-- TEXTE ÉTUDIÉ --
Alexis Tsipras, le nouveau premier ministre de la Grèce, a envoyé ce courrier
au journal Allemand Handelsblatt:
« Chers lecteurs de Handelsblatt,
Je sais d’avance que la plupart
d’entre vous ont probablement une opinion déjà formée sur le contenu de cette
lettre. Je vous invite, cependant, à la lire sans préjugés. Les préjugés
n’ont jamais été un bon conseiller, et encore moins à un moment où la crise
économique les renforce, en entretenant l’intolérance, le nationalisme,
l’obscurantisme, et même la violence.
Avec cette lettre ouverte, je
souhaite vous exposer un récit différent de celui qui vous a été fait au
sujet de la Grèce depuis 2010. Et je tiens aussi et surtout à exposer avec
franchise les projets et les objectifs de SYRIZA, si le 26 Janvier par le
choix des électeurs devient le nouveau gouvernement grec.
En
2010, l’État grec a cessé d’être en mesure de servir sa dette.
Malheureusement, les dirigeants européens ont décidé de faire croire que ce
problème pourrait être surmonté par l’octroi du plus grand prêt jamais
consenti à un état, sous condition que certaines mesures budgétaires seraient
appliquées, alors que celles ci, manifestement, ne pouvaient que diminuer le
revenu national destiné au remboursement des nouveaux et anciens prêts. Un
problème de faillite a été donc traité comme s’ il s’ agissait d’un problème
de liquidité. En d’autres termes, l’attitude adoptée, était celle du mauvais
banquier qui, au lieu d’admettre que le prêt accordé à la société en faillite
a « sauté », il lui accorde des prêts supplémentaires, prétextant
que les anciennes dettes restent servies et prolonge ainsi la faillite à
perpétuité.

-- DONNÉES FOURNIES --
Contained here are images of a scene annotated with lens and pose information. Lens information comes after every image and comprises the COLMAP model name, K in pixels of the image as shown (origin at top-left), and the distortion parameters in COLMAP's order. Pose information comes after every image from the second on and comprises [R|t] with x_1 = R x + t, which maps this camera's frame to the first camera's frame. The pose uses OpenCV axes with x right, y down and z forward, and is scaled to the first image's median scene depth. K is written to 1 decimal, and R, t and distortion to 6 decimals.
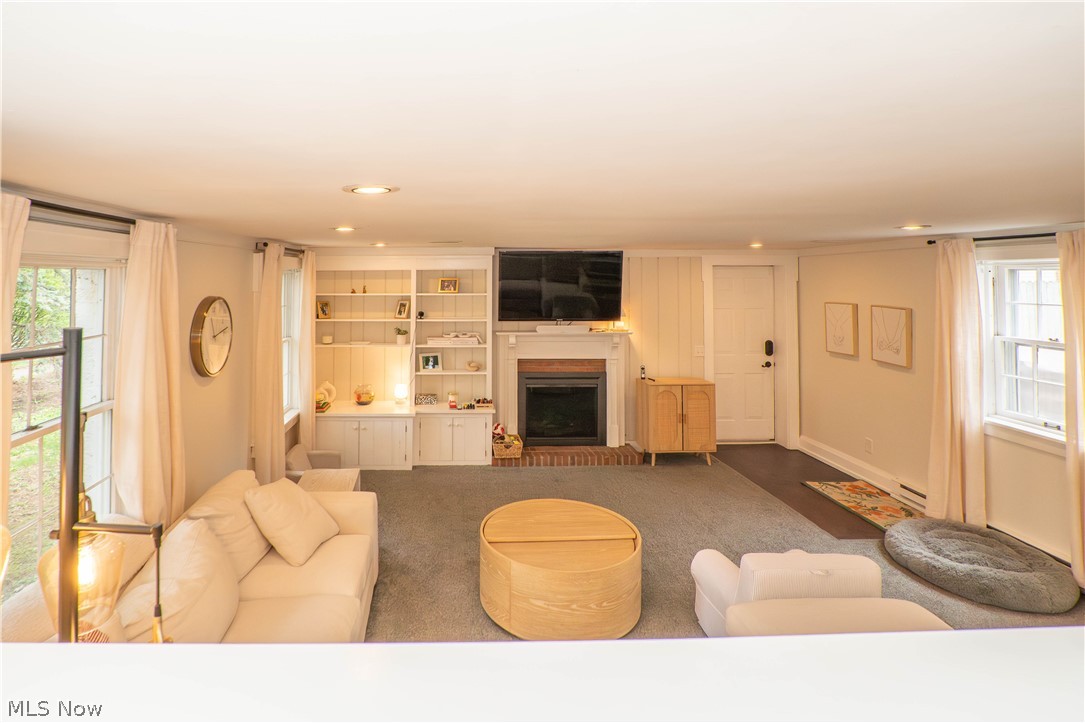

-- TRAVAIL DEMANDÉ --
Extrayez l'intégralité du texte étudié, sans rien y changer. Les données n'ont aucun rôle ici.

-- RÉPONSE ATTENDUE --
Alexis Tsipras, le nouveau premier ministre de la Grèce, a envoyé ce courrier
au journal Allemand Handelsblatt:
« Chers lecteurs de Handelsblatt,
Je sais d’avance que la plupart
d’entre vous ont probablement une opinion déjà formée sur le contenu de cette
lettre. Je vous invite, cependant, à la lire sans préjugés. Les préjugés
n’ont jamais été un bon conseiller, et encore moins à un moment où la crise
économique les renforce, en entretenant l’intolérance, le nationalisme,
l’obscurantisme, et même la violence.
Avec cette lettre ouverte, je
souhaite vous exposer un récit différent de celui qui vous a été fait au
sujet de la Grèce depuis 2010. Et je tiens aussi et surtout à exposer avec
franchise les projets et les objectifs de SYRIZA, si le 26 Janvier par le
choix des électeurs devient le nouveau gouvernement grec.
En
2010, l’État grec a cessé d’être en mesure de servir sa dette.
Malheureusement, les dirigeants européens ont décidé de faire croire que ce
problème pourrait être surmonté par l’octroi du plus grand prêt jamais
consenti à un état, sous condition que certaines mesures budgétaires seraient
appliquées, alors que celles ci, manifestement, ne pouvaient que diminuer le
revenu national destiné au remboursement des nouveaux et anciens prêts. Un
problème de faillite a été donc traité comme s’ il s’ agissait d’un problème
de liquidité. En d’autres termes, l’attitude adoptée, était celle du mauvais
banquier qui, au lieu d’admettre que le prêt accordé à la société en faillite
a « sauté », il lui accorde des prêts supplémentaires, prétextant
que les anciennes dettes restent servies et prolonge ainsi la faillite à
perpétuité.